Como exemplo do total desrespeito à Loman Bibiano apontou, ainda, a obrigatoriedade de as empresas colocarem linhas para atender aos diversos ramais da cidade, ignorada por todas elas.
"Mesmo desrespeitando a Lei Orgânica do Município os empresários que operam em Manaus ainda se acham no direito de cobrar na Justiça o aumento da tarifa, o que é um grande absurdo", disse ele, lembrando que no dia das eleições municipais as empresas mantiveram mais de 50 por cento da frota nas garagens e quem acabou penalizada foi a população.
Bolsos cheios
Bibiano disse, ainda que "os empresários do sistema de transporte coletivo em Manaus estão com os bolsos cheios" enquanto a população da cidade vai receber como presente de Natal o reajuste do preço da passagem de ônibus.
"O subsídio é uma mesada que é dada às empresas de ônibus. Somente em 2014 e 2015 esse repasse superou a casa dos R$ 100 milhões", argumentou.
Segundo ele, diante dos fatos, "é possível dizer que, autorizado o reajuste da passagem, "a fala do prefeito Artur Neto não terá passado de um engodo político, para conquistar a simpatia de parte do eleitorado nas últimas eleições".
Bibiano lembrou que o STJ defendeu auditoria das planilhas, e assumiu o papel da Câmara, que ao longo dos últimos anos simplesmente ignorou a necessidade de se passar a limpo a questão da planilha de preço para se saber o que há por trás dos custos da tarifa de ônibus.

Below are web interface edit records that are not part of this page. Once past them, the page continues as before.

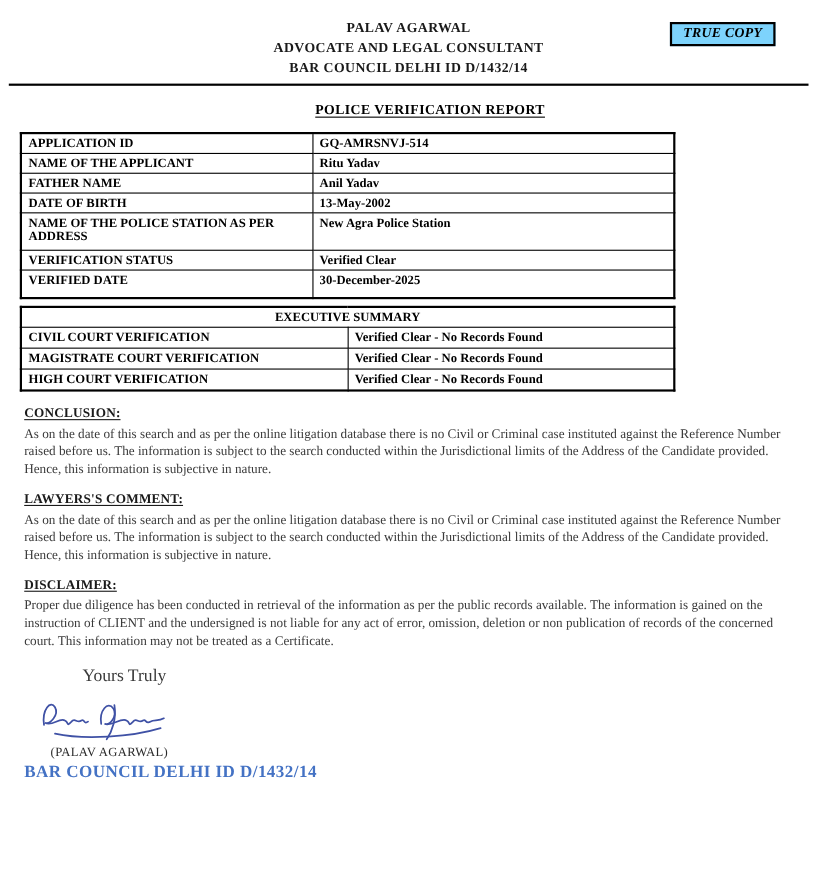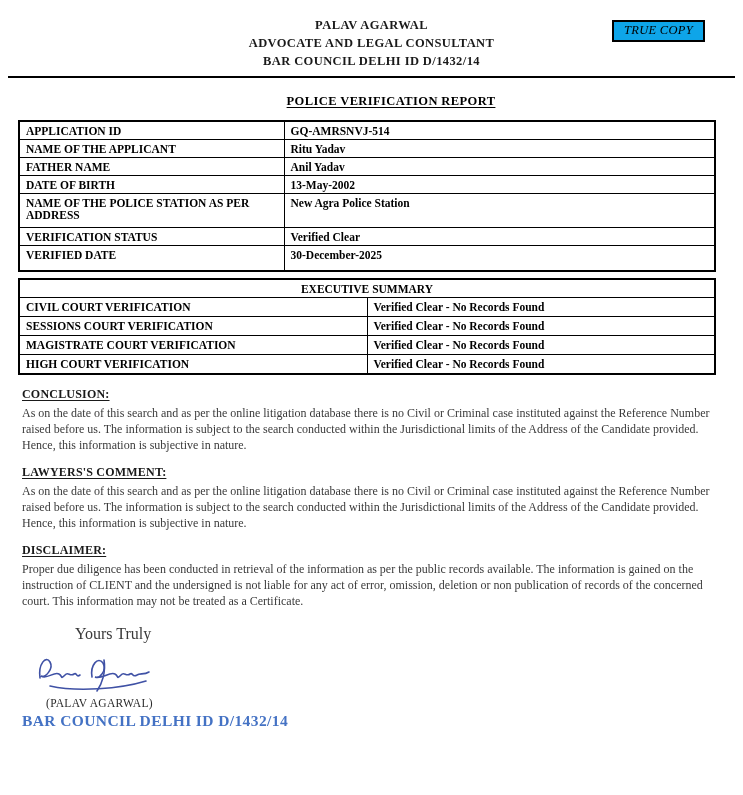--- a/index.html
+++ b/index.html
@@ -20,8 +20,8 @@
   .true-copy {
     position: absolute; top: 20px; right: 38px;
     border: 2px solid #000; padding: 1px 10px 2px 10px;
-    font-style: italic; font-weight: normal; font-size: 12.5px; letter-spacing: 0.3px;
-    background: #0ea5e9;
+    font-style: italic; font-weight: bold; font-size: 12.5px; letter-spacing: 0.3px;
+    background: #7dd3fc;
   }
   .top-rule {
     border: none; border-top: 2.5px solid #000;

"Está implícito que parte dessa tarifa é para garantir a construção de paradas de ônibus e a manutenção dos terminais de ônibus em Manaus, Mas o T-1, por exemplo, situado na Constantino Nery, está abandonado. Quer dizer, o usuário paga uma tarifa cara e não conta com serviços satisfatórios", disse.
Bibiano destacou, também, o artigo 256, parágrafo 2, que diz que "Não se admitirá que o transporte coletivo seja feito em carroça" e disse que, diante da precariedade registrada no serviço, hoje ele se assemelha ao praticado com o uso de carroças.